Document extract below:

Another approach to that "first amp" is to simply buy one of the small single-ended units that everyone seems to make these days, and mod the crap out of it. To chose from you have the Fender Champion 600, the Epiphone Valve Jr., the Crate VC508, and many others. Thse are all relatively inexpensive, sound great to start with, and hold absolutely no vintage/collectible value so you won't mind tinkering. Saves you all the trouble of installing the transformers and assembling stuff. You can go immediately and directly to the tweaking and experimentation.


----------



## Ripper (Jul 1, 2006)

mhammer said:


> Another approach to that "first amp" is to simply buy one of the small single-ended units that everyone seems to make these days, and mod the crap out of it. To chose from you have the Fender Champion 600, the Epiphone Valve Jr., the Crate VC508, and many others. Thse are all relatively inexpensive, sound great to start with, and hold absolutely no vintage/collectible value so you won't mind tinkering. Saves you all the trouble of installing the transformers and assembling stuff. You can go immediately and directly to the tweaking and experimentation.



A great way to learn how amps function etc as well.


----------



## Guest (Jul 17, 2008)

I'm going to have EL84 power amp boards available soon. I'll post pics of it as soon as its ready. It will sport 4 EL84, and have the option of being biased by cathode resistor or by adjustable regulator at the control grid. All connectors will be keyed Molex. The power supply board will follow and then preamp module.
All boards will be high quality PCB's from an offshore source. I myself junked a Peavey classic 50 and I'm replacing the less than stellar circuitry in it for something more tailored to my own liking , more durable and much more reliable.
My boards will have the option of installing connectors on either side of them to accommodate for different chassis set-ups.


----------

End of Document extract.
Provided information below:

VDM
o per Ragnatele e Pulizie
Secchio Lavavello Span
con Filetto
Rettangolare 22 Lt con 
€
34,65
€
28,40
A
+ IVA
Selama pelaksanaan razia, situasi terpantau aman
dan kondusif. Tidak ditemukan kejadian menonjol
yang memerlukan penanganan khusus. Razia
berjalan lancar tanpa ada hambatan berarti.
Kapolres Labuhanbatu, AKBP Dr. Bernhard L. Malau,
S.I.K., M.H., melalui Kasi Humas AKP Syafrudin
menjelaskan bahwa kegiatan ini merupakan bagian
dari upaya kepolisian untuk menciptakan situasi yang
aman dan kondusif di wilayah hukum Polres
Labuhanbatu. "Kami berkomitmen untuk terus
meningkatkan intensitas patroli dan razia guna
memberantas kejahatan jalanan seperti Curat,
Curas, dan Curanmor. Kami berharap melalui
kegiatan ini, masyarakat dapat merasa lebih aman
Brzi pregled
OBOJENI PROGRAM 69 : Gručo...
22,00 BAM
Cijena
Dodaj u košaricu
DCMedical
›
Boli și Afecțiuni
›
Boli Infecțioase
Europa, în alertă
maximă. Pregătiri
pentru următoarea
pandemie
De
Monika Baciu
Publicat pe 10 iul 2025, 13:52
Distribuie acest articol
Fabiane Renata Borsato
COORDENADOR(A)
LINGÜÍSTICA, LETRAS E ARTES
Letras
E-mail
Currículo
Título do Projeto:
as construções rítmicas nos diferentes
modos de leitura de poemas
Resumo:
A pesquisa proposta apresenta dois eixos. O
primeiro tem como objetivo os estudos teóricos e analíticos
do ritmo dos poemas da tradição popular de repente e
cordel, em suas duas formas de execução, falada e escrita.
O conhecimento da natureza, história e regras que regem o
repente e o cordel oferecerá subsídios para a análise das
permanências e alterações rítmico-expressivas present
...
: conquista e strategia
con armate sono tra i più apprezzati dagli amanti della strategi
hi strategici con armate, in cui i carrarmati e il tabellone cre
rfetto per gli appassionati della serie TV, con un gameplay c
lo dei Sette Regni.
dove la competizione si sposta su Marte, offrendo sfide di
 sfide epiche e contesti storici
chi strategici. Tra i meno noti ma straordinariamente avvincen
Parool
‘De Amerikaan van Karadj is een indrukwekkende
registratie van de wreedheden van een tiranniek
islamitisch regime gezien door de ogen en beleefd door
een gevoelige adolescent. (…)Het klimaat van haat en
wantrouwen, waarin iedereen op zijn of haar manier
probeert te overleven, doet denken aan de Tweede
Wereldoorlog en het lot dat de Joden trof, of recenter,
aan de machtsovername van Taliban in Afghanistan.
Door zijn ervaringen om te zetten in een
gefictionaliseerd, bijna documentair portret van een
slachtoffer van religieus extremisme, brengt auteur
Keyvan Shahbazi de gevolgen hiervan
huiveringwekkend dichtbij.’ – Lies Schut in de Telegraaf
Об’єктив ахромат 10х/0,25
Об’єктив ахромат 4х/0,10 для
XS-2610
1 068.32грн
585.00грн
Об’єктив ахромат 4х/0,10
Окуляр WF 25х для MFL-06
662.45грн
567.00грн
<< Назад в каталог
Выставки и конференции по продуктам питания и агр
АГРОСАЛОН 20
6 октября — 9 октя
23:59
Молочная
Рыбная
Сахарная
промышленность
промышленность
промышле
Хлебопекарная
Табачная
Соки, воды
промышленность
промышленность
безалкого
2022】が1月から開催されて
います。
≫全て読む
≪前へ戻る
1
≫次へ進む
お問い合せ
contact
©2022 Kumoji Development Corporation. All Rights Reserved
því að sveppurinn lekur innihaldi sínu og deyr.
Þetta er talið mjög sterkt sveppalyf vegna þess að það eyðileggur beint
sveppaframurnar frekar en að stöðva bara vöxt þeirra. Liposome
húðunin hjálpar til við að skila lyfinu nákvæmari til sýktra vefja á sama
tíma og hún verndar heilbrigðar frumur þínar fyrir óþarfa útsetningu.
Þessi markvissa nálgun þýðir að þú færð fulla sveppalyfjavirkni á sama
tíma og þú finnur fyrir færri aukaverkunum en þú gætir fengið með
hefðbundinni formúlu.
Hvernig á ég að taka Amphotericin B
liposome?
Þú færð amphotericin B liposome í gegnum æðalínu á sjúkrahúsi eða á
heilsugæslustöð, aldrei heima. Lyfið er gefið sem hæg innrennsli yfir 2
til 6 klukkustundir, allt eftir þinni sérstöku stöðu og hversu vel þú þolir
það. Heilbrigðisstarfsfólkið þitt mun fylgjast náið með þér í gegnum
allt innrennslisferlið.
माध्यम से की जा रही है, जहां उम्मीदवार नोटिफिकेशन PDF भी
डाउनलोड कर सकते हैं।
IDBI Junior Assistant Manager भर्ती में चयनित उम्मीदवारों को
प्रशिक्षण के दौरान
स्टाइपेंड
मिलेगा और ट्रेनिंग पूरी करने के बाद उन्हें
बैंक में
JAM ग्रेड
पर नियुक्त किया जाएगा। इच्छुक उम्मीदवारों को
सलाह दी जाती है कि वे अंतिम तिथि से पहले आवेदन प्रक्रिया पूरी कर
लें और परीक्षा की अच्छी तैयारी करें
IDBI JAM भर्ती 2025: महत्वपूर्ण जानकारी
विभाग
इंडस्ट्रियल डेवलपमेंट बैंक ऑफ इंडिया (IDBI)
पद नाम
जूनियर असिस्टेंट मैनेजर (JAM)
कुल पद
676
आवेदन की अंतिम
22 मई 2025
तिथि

End of Provided information.

_What the exercise asks_
Answer these questions about the amp-building thread above the rows.
1. Which three small single-ended amplifiers are named as choices for modification?
2. How many EL84 tubes will the announced power amp boards hold?
3. Which amplifier did the poster of the July 17, 2008 message junk?

_Finished exercise_
1. The Fender Champion 600, the Epiphone Valve Jr., and the Crate VC508.
2. Four.
3. A Peavey Classic 50.